UK Savings Interest Rate Rises Brighten 2018, But Inflation Bites
Personal_Finance / Savings Accounts Feb 13, 2018 - 11:59 AM GMTSavers have had a more encouraging start to 2018, with rate rises galore and growing expectations of consecutive base rate rises throughout the year. Not only this, but with the Term Funding Scheme (TFS) coming to a close this month, savers will be expecting the market to recover, rather than worsen.
Interest rates across the savings market have risen for 13 consecutive months now, with the number of rises continuing to outweigh cuts, as moneyfacts.co.uk recorded 56 individual rate cuts compared to an astounding 126 rate rises in January. This includes 46 rises and 11 cuts for ISAs alone.
However, statistics released today show that the Consumer Price Index has remained at 3.0%. Therefore, savers’ cash continues to be eaten away by inflation, as there is not one single standard savings account** that can beat or even match 3.0%.

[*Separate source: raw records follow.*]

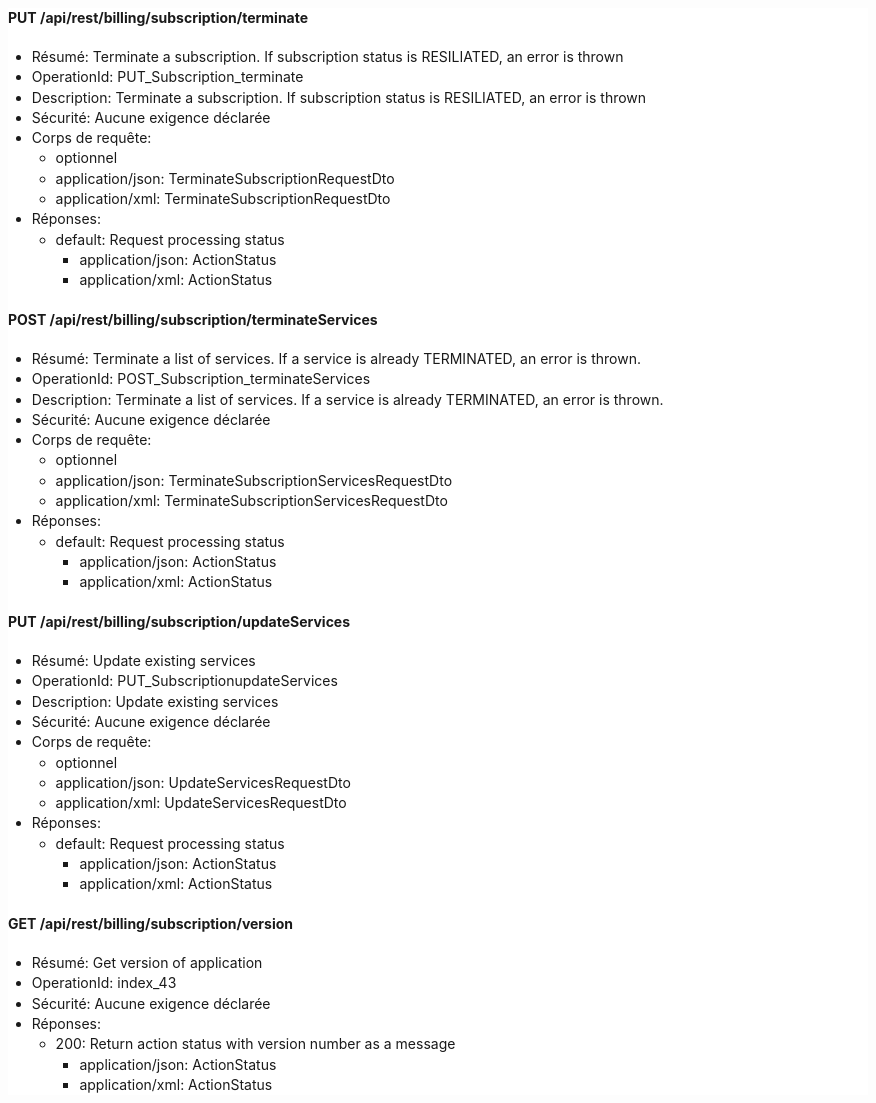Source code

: #### PUT /api/rest/billing/subscription/terminate

- Résumé:  Terminate a subscription. If subscription status is RESILIATED, an error is thrown 
- OperationId:     PUT_Subscription_terminate
- Description: Terminate a subscription. If subscription status is RESILIATED, an error is thrown
- Sécurité: Aucune exigence déclarée
- Corps de requête:
  - optionnel
  - application/json: TerminateSubscriptionRequestDto
  - application/xml: TerminateSubscriptionRequestDto
- Réponses:
  - default: Request processing status
    - application/json: ActionStatus
    - application/xml: ActionStatus

#### POST /api/rest/billing/subscription/terminateServices

- Résumé:  Terminate a list of services. If a service is already TERMINATED, an error is thrown.  
- OperationId:     POST_Subscription_terminateServices
- Description: Terminate a list of services. If a service is already TERMINATED, an error is thrown.
- Sécurité: Aucune exigence déclarée
- Corps de requête:
  - optionnel
  - application/json: TerminateSubscriptionServicesRequestDto
  - application/xml: TerminateSubscriptionServicesRequestDto
- Réponses:
  - default: Request processing status
    - application/json: ActionStatus
    - application/xml: ActionStatus

#### PUT /api/rest/billing/subscription/updateServices

- Résumé:  Update existing services  
- OperationId:     PUT_SubscriptionupdateServices
- Description: Update existing services
- Sécurité: Aucune exigence déclarée
- Corps de requête:
  - optionnel
  - application/json: UpdateServicesRequestDto
  - application/xml: UpdateServicesRequestDto
- Réponses:
  - default: Request processing status
    - application/json: ActionStatus
    - application/xml: ActionStatus

#### GET /api/rest/billing/subscription/version

- Résumé: Get version of application
- OperationId: index_43
- Sécurité: Aucune exigence déclarée
- Réponses:
  - 200: Return action status with version number as a message
    - application/json: ActionStatus
    - application/xml: ActionStatus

Rachel Springall, Finance Expert at moneyfacts.co.uk, said:
“It’s great to see savings rates improving on the whole for yet another month, largely fuelled by competition amongst the challenger banks. There is also a great expectation for the market to overall improve throughout 2018, thanks to the recent closure of the FLS and impending closure of the TFS. This may seem too good to be true though, as lenders still have four years from their transaction date to lend out the funds, which will interrupt the demand for savers’ deposits.
“Despite this, an opportunity for interest rates to rise may be on the cards for 2018. Last week, the economic outlook of the Bank of England (BoE) seemed uncertain, due to the progress in leaving the EU. While inflation remains well above its target of 2%, the BoE monetary policy committee unanimously voted to keep the base rate at 0.50%, but suggested that rates could rise earlier than previously expected. Some economists are even predicting a rise in May, whereas others suggest that it may happen in August. Regardless, savers will be hoping that any change will have a positive impact on the market. However, as we have seen before, there is no guarantee that savings rates will rise in line with the base rate.

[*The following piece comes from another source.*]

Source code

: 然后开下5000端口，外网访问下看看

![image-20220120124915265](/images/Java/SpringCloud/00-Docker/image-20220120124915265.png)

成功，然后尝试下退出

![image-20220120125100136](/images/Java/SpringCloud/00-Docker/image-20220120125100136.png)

“In fact, there are still quite a few variable savings accounts paying less than 0.50%, with around 50% of the easy access market failing to match this level. Some of these come from the largest high-street brands, which shows how important it is for savers to shop around and scrutinise the more familiar brands. Challenger banks have proven that they are worthy of savers’ attention, and because they are also covered by either a UK or EU compensation scheme, they are just as safe as the well-known brands. With this is mind, savers could well be sacrificing a much higher rate of interest because of their reluctance to move away from a popular brand.”
“Some rate rises have been far from substantial, as a rise of as small as 0.05% seems to have caused challenger banks to leapfrog other competition in the easy access Best Buys. It is positive to see that these banks are determined to entice new savers, and there is hope that this will continue throughout 2018.”

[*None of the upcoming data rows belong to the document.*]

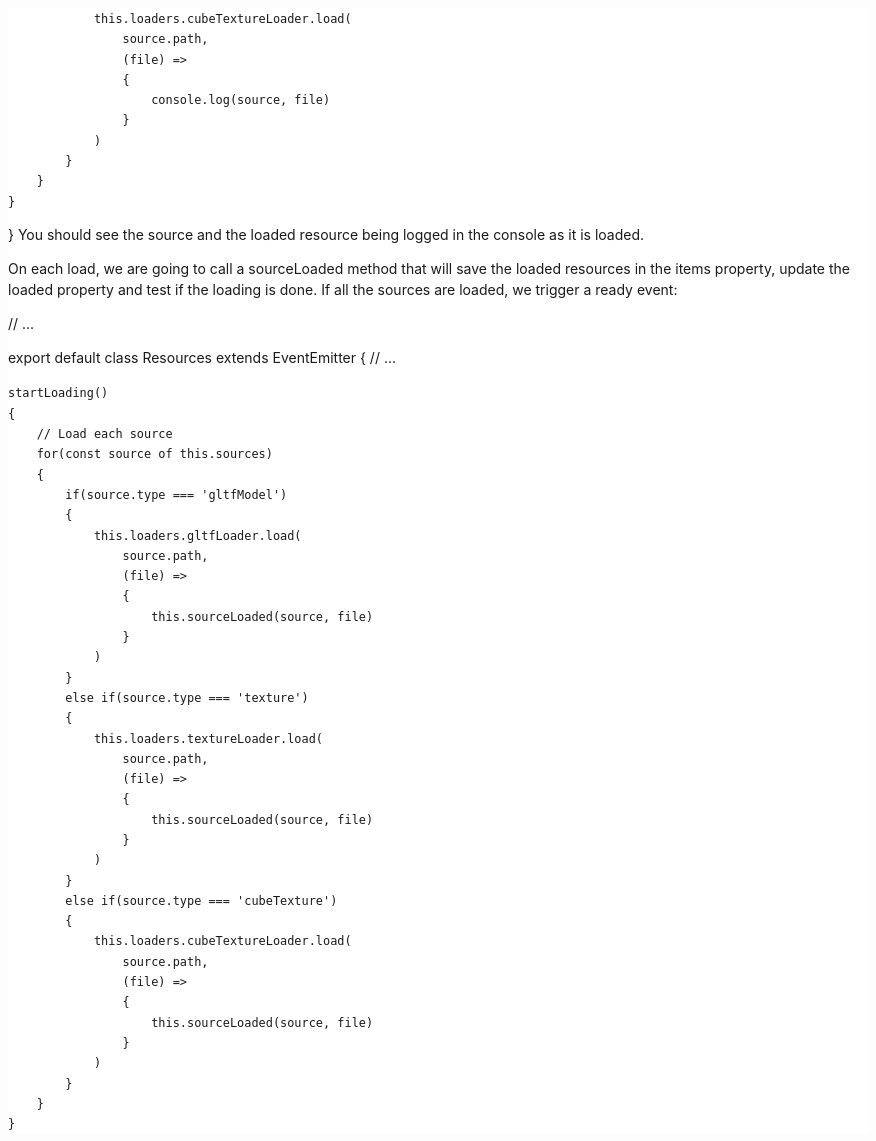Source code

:                 this.loaders.cubeTextureLoader.load(
                    source.path,
                    (file) =>
                    {
                        console.log(source, file)
                    }
                )
            }
        }
    }
}
You should see the source and the loaded resource being logged in the console as it is loaded.

On each load, we are going to call a sourceLoaded method that will save the loaded resources in the items property, update the loaded property and test if the loading is done. If all the sources are loaded, we trigger a ready event:

// ...

export default class Resources extends EventEmitter
{
    // ...

    startLoading()
    {
        // Load each source
        for(const source of this.sources)
        {
            if(source.type === 'gltfModel')
            {
                this.loaders.gltfLoader.load(
                    source.path,
                    (file) =>
                    {
                        this.sourceLoaded(source, file)
                    }
                )
            }
            else if(source.type === 'texture')
            {
                this.loaders.textureLoader.load(
                    source.path,
                    (file) =>
                    {
                        this.sourceLoaded(source, file)
                    }
                )
            }
            else if(source.type === 'cubeTexture')
            {
                this.loaders.cubeTextureLoader.load(
                    source.path,
                    (file) =>
                    {
                        this.sourceLoaded(source, file)
                    }
                )
            }
        }
    }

**Data Note: Please note that these savings product numbers only include deals that are available to all UK residents (this figure does not count each interest payment option for each account). Moneyfacts has chosen not to include products that have limited access, such as locals-only, high net-worth clients or linked products that require you to have an existing account to obtain headline rates. Moneyfacts has taken the view that as these accounts will not be available to your entire readership and their inclusion may be misleading to your readers by directing them to accounts they may not be entitled to. We do, of course, hold all this data should you require it. Our daily Moneyfacts savings rate monitoring started in July 2015 and is a record of live standard savings account changes, which include fixed rate bonds of all terms, all ISAs, notice accounts and no notice accounts.